La Cour européenne des droits de l’homme (CEDH) a condamné la France pour un contrôle d’identité discriminatoire jeudi. Karim Touil, qui avait subi trois contrôles d’identité en l’espace de dix jours en 2011, a obtenu gain de cause devant la justice. Dans son arrêt rendu jeudi, la Cour européenne des droits de l’homme relève qu’il n’a pas été apporté de «justification objective et raisonnable» de viser M. Touil pour aucun des trois contrôles.
La France est par conséquent condamnée pour violation de l’article 14 de la Convention européenne des droits de l’homme, relative à l’interdiction de la discrimination, combiné avec l’article 8 (droit au respect de la vie privée et familiale). L’État doit verser 3 000 euros à M. Touil pour dommage moral.
Un long combat judiciaire pour dénoncer les contrôles au faciès
Les autres requérants et leurs démarches judiciaires
En revanche, la cour a jugé que les contrôles subis par les cinq autres requérants n’ont pas été effectués pour des motifs discriminatoires. C’est l’épilogue d’un long combat judiciaire pour ces six Français, d’origine africaine ou nord-africaine et résidant à Roubaix, Marseille, Vaulx-en-Velin, Saint-Ouen et Besançon. Tous dénonçaient des «contrôles au faciès», subis en 2011 et 2012.
Ces six requérants font partie d’un groupe de 13 hommes qui s’étaient lancés dans un combat judiciaire, dénonçant des contrôles injustifiés, parfois associés à des palpations, des insultes ou du tutoiement. Après avoir perdu en première instance en 2013, les plaignants avaient fait appel et en 2015, la cour d’appel de Paris avait donné raison à cinq d’entre eux, condamnant l’État à verser 1 500 euros de dommages et intérêts à chacun.
Une première historique en 2016
En 2016, la Cour de cassation avait définitivement condamné l’État dans trois dossiers, une première historique. Six hommes qui n’avaient pas obtenu gain de cause avaient décidé de porter l’affaire devant la CEDH.
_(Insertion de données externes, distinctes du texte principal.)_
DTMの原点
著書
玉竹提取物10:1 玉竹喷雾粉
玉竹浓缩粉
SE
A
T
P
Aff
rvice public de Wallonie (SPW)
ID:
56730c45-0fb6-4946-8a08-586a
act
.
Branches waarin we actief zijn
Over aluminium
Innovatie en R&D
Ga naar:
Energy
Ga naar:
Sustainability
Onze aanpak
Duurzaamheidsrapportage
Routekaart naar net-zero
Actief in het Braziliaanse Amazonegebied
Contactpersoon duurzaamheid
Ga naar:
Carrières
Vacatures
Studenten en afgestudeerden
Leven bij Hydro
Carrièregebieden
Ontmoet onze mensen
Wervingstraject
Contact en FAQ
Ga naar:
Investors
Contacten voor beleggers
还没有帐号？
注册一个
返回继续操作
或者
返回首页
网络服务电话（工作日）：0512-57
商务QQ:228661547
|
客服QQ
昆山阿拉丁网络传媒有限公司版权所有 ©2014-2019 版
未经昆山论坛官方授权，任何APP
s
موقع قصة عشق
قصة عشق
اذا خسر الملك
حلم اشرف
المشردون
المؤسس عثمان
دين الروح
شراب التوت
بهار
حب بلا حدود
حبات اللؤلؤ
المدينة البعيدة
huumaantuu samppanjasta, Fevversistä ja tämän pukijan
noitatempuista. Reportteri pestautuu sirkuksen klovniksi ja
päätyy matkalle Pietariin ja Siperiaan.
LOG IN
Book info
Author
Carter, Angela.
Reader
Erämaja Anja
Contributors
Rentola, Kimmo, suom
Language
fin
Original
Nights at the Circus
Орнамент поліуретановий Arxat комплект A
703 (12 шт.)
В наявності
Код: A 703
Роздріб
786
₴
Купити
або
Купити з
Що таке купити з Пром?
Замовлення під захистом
Augmentation des contrôles d’identité entre 2016 et 2024
La proportion de personnes ayant fait l’objet d’un contrôle d’identité a fortement augmenté entre 2016 et 2024, selon une enquête du Défenseur des droits (DDD) dévoilée mardi, pour laquelle 5 030 personnes ont été interrogées.
Les hommes jeunes et perçus comme arabes, noirs ou maghrébins ont quatre fois plus de risques de faire l’objet d’au moins un contrôle d’identité que le reste de la population et 12 fois plus de risques d’avoir un contrôle poussé (fouille, palpation, ordre de partir), révèle cette enquête. Plus d’une personne sur deux (52%) déclare ne pas avoir reçu de justification du contrôle et 19% des personnes contrôlées évoquent des comportements inappropriés de la part des forces de l’ordre lors du contrôle (tutoiements, insultes, provocations, brutalité).
Quatre fois plus contrôlé si on est noir ou maghrébin
- Les hommes jeunes et perçus comme arabes, noirs ou maghrébins ont quatre fois plus de risques de faire l’objet d’au moins un contrôle d’identité.
- 12 fois plus de risques d’avoir un contrôle poussé (fouille, palpation, ordre de partir).
- Plus d’une personne sur deux (52%) déclare ne pas avoir reçu de justification du contrôle.
- 19% des personnes contrôlées évoquent des comportements inappropriés de la part des forces de l’ordre.
Cette condamnation de la France par la CEDH marque un tournant important dans la lutte contre les contrôles d’identité discriminatoires et pourrait avoir des répercussions significatives sur les pratiques des forces de l’ordre dans le pays.